WHAT THIS TASK INVOLVES:
Look for the line containing "no significa que el Renault" in the entries below, then print that line and all that follow it exactly.

┏━━

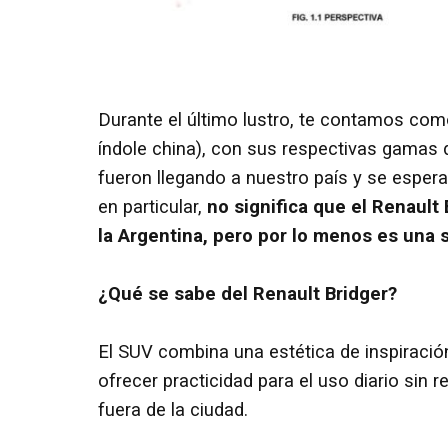
Durante el último lustro, te contamos com
índole china), con sus respectivas gamas 
fueron llegando a nuestro país y se espe
en particular,
no significa que el Renault
la Argentina, pero por lo menos es una 
¿Qué se sabe del Renault Bridger?
El SUV combina una estética de inspiraci
ofrecer practicidad para el uso diario sin
fuera de la ciudad.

┗━━

THE ANSWER:
no significa que el Renault
la Argentina, pero por lo menos es una 
¿Qué se sabe del Renault Bridger?
El SUV combina una estética de inspiraci
ofrecer practicidad para el uso diario sin
fuera de la ciudad.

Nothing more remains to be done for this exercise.